**Отрывок**.
#####
Ритмический аспект ее стихов — главная забота поэта. Цветаева смело идет по пути, открытому Хлебниковым, Маяковским, Пастернаком. В отличие от такого поэта, как, например, Есенин, она основывает свой стих на ударных слогах, стараясь их сближать одни с другими и множить, в ущерб безударным. Русская поэзия всегда стремилась к чередованию сильных и слабых слогов с тем, чтобы слабых было больше, чем сильных. Цветаева хочет добиться обратного эффекта с помощью синкопических стихов, где слова друг о друга ударяются. Ее ритмы напоминают некоторые места Свадебки Стравинского.[477]
Односложные слова образуют около половины всей лексики Цветаевой; она пользуется всем существующим набором односложных слов русского языка; но она еще и создает новые, переделывая окончания существительных. Так как по-русски многосложные слова встречаются очень часто и невозможно без них обойтись, поэт иногда их делит на два или три отрезка, расставляя между ними тире; вдобавок она указывает на отдельное ударение каждого отрезка. В других случаях Цветаева, которая очень любит анжамбманы, кончает один стих началом слова, конец которого она переносит в следующий стих. В целом, она предпочитает мужские рифмы всем другим, приравнивая к ним те, в которых ударение стоит на предпоследнем слоге: чтобы этого добиться, она отделяет последний слог от предыдущих.
#####
Данные о ключевых точках скелета:

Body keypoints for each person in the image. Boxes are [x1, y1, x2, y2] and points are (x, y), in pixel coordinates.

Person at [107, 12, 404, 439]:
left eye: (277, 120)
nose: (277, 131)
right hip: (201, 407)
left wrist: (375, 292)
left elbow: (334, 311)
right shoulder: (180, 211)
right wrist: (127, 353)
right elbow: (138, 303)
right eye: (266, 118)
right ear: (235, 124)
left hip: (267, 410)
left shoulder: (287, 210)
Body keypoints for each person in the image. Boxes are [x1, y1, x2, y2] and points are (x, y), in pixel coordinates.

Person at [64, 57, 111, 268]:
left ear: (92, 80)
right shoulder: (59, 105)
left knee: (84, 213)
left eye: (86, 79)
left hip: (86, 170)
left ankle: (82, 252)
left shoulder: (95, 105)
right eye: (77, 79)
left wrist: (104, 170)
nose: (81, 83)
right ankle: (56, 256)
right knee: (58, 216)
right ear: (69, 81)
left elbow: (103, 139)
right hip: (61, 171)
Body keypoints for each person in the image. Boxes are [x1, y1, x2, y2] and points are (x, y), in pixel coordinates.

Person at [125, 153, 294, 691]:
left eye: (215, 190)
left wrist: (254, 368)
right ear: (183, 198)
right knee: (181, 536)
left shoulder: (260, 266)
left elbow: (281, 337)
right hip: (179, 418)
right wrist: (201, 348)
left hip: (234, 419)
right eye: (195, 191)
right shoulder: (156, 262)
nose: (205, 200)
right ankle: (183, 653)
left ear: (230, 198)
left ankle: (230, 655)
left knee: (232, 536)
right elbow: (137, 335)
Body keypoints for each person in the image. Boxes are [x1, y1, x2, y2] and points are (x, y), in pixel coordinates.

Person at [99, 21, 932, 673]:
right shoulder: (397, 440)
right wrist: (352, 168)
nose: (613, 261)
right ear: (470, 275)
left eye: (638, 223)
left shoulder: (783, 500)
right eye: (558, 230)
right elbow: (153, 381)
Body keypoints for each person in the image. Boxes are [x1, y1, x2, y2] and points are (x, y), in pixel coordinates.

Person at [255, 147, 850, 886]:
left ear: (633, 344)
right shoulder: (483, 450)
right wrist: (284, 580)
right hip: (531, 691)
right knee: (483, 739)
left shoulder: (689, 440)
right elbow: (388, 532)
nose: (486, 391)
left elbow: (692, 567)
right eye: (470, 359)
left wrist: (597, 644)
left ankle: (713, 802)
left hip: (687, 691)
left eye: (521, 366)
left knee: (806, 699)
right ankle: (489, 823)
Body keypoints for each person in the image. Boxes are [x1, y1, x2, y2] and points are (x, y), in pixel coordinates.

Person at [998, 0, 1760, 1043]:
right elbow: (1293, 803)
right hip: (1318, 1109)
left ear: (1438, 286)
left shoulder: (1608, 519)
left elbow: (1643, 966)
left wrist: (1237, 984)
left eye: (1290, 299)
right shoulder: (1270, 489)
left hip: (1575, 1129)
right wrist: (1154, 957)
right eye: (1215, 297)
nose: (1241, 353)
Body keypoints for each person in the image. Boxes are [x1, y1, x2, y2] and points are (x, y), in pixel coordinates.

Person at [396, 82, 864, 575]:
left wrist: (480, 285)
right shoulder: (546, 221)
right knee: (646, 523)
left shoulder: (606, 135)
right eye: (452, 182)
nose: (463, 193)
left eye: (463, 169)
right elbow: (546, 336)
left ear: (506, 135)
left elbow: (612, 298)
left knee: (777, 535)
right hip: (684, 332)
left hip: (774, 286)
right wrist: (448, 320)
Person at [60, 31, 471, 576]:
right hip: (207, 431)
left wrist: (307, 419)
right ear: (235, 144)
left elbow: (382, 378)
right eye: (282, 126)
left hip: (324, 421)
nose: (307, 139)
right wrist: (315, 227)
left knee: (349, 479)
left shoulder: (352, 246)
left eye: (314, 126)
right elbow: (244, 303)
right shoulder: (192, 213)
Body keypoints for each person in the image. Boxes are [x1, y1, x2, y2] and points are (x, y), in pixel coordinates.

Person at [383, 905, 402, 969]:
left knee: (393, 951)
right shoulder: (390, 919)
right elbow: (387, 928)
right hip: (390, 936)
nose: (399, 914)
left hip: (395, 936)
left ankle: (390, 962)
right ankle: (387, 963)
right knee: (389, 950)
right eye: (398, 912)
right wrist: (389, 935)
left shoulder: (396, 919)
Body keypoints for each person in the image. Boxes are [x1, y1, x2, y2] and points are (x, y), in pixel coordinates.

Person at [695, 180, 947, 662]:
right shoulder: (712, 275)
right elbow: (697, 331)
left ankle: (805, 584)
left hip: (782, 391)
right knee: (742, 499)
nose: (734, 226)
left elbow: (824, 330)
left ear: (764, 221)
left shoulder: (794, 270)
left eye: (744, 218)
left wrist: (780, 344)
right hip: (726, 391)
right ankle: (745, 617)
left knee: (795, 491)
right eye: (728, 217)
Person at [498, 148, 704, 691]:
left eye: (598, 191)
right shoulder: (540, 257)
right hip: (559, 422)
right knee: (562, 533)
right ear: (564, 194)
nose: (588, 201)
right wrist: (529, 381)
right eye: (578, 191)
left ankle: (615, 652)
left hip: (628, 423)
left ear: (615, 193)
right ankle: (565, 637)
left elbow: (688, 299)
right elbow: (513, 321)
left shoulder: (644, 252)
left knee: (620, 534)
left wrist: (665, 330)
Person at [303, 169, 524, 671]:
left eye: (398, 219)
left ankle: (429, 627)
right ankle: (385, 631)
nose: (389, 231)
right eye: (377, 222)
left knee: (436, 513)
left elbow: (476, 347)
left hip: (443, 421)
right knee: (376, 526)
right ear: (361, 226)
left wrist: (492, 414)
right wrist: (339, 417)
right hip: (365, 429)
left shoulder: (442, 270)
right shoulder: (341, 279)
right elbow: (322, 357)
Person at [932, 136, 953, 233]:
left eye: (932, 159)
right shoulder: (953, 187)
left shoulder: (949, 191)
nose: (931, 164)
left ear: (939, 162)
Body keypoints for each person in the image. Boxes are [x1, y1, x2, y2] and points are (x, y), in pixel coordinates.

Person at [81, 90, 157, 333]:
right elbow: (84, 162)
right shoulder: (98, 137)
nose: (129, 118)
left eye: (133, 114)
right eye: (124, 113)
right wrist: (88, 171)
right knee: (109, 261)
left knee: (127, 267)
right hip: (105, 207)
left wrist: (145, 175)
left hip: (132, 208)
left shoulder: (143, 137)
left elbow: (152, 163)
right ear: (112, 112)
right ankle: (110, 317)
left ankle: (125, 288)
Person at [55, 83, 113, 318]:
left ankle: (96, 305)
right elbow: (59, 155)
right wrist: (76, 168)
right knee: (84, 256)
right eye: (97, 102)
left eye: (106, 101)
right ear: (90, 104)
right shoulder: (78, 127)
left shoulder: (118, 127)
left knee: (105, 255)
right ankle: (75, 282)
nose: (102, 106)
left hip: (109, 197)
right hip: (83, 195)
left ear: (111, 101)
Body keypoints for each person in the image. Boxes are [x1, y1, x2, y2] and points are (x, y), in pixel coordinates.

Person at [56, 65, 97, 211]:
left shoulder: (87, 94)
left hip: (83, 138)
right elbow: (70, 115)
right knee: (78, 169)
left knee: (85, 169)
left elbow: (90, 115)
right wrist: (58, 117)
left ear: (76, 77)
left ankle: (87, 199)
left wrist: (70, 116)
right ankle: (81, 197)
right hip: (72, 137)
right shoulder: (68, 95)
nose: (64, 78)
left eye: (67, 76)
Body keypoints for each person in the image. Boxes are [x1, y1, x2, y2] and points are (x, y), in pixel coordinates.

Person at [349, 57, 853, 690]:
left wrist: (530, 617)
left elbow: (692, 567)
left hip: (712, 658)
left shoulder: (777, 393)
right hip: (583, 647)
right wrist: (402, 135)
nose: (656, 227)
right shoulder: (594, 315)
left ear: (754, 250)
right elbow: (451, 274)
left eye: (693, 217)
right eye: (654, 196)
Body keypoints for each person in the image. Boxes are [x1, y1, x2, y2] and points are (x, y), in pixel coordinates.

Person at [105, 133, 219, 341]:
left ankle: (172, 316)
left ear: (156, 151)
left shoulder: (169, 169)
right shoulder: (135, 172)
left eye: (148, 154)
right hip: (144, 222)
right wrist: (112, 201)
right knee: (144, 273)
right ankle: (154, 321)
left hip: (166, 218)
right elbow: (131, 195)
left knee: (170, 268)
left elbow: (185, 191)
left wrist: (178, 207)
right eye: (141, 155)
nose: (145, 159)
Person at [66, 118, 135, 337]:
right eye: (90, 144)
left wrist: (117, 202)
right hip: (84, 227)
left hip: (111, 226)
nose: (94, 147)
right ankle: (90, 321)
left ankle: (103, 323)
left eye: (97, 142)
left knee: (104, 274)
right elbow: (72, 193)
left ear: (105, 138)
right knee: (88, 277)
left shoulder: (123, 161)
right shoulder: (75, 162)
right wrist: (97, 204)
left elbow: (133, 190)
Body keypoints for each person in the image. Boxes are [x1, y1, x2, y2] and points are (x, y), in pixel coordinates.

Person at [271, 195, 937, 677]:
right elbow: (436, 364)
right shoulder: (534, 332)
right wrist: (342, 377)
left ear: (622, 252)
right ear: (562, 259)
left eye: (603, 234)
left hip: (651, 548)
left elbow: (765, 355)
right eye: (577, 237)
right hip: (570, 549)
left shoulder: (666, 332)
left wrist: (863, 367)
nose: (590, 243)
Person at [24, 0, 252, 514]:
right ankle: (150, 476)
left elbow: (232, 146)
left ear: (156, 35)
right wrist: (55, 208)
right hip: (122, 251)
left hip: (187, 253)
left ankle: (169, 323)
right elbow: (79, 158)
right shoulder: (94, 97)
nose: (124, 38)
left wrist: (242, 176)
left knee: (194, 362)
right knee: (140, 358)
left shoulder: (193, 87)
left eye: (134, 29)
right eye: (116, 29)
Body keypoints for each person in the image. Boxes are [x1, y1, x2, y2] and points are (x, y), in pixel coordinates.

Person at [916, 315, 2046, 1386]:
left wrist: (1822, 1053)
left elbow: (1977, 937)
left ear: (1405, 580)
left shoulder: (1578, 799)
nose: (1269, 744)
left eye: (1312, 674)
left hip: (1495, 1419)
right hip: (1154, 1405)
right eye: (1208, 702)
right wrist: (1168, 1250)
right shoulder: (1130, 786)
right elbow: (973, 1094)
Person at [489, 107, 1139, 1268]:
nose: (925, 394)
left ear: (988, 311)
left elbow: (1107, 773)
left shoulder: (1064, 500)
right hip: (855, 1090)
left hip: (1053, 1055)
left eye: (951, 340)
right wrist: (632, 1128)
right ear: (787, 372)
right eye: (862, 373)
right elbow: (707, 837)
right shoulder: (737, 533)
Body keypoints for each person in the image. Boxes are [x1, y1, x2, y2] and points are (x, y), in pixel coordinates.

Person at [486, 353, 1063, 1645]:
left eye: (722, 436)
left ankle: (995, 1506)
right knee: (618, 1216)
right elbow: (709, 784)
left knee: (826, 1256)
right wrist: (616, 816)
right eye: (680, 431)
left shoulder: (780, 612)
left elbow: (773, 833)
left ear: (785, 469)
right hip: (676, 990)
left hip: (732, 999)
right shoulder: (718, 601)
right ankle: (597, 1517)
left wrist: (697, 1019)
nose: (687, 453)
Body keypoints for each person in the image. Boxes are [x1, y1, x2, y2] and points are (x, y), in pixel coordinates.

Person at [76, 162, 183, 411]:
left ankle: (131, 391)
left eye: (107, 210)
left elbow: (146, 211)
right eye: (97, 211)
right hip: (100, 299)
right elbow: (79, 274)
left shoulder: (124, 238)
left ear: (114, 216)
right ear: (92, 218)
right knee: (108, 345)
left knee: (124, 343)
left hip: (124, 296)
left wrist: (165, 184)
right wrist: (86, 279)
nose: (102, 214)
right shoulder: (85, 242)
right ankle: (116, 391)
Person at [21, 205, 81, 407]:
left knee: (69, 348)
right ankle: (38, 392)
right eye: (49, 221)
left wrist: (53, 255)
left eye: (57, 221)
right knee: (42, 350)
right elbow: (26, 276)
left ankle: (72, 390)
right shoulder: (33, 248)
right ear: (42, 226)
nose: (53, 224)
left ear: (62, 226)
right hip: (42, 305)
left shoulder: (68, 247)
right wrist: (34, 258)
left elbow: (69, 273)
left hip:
#####
**Задание 1**. Почему, согласно отрывку о ритме стихов Цветаевой, поэт делит многосложные слова на отрезки с тире между ними?
**Задание 2**. Продолжите отрывок о ритме стихов Цветаевой после его последнего предложения.

**Ответ 1**. Потому что по-русски многосложные слова встречаются очень часто и обойтись без них невозможно. Поэтому Цветаева иногда делит такие слова на два или три отрезка, ставит между ними тире и указывает отдельное ударение каждого отрезка.

**Ответ 2**.
Разные грамматические окончания, окончания склонения существительных и прилагательных или времена глаголов образуют в русском языке большую часть безударных слогов. Цветаева борется с этой особенностью, употребляя глаголы в неопределенном наклонении или в повелительном, а существительные в именительном падеже. Кроме того, она выделяет предлоги и любит пользоваться междометиями и краткими частицами. Это заставляет ее выражаться отрывочными фразами, в которых пунктуация заменяет синтаксические или грамматические связи. Стиль ее особенно эллиптический; двоеточие, тире, восклицательные и вопросительные знаки встречаются очень часто.
Ненависть, ниц:
Сын — раз в крови!..[478]
Или
Здравствуй! Не стрела, не камень:
Я! — Живейшая из жен:
Стихотворения Цветаевой состоят из фрагментов фраз, в которых часто только одно слово:
Копыта! Крылья! Сплелись! Свились!
Во многих случаях Цветаева просто обходится без глаголов:
Бессоные мальчишки — так —
В больницах: Мама!..[480]
Такой рвущийся ритм еще усилен аллитерациями согласных, количество которых у Цветаевой превышают гласные. В развитии темы поэта ведут слова со звуковыми аналогиями. Эта особенность техники художника связана с основным приемом ее творчества: с параллелизмами. То она сопоставляет два образа, то она их противопоставляет, в иных случаях она строит два или несколько стихов по одинаковой синтаксической модели:
Зрит — невидимейшую
— неслыханнейшую молвь.[481]
Бывает, что все слова обеих фраз абсолютно одинаковы, кроме одного, и между ними часто существует только этимологическое сходство. Прием этот усложняется, когда один стих повторяется несколько раз, с очень малыми изменениями:
Объявляю: люблю богатых!..
……………………………….
Подтверждаю: люблю богатых!..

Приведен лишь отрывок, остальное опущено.